*Given entries*:

--------------------------------------------------

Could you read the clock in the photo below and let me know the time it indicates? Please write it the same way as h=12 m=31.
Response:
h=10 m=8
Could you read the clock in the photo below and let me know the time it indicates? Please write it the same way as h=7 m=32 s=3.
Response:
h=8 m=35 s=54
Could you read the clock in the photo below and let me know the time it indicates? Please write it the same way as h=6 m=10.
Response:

--------------------------------------------------

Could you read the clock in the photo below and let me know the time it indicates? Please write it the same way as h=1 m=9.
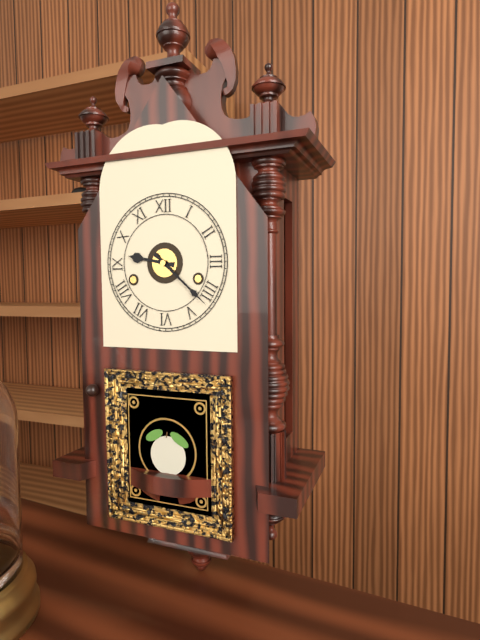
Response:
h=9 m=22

--------------------------------------------------

*Goal*: Return each line from the items above that contains the string "time". Treat uppercase and lowercase as different.

*Correct answer*:
Could you read the clock in the photo below and let me know the time it indicates? Please write it the same way as h=12 m=31.
Could you read the clock in the photo below and let me know the time it indicates? Please write it the same way as h=7 m=32 s=3.
Could you read the clock in the photo below and let me know the time it indicates? Please write it the same way as h=6 m=10.
Could you read the clock in the photo below and let me know the time it indicates? Please write it the same way as h=1 m=9.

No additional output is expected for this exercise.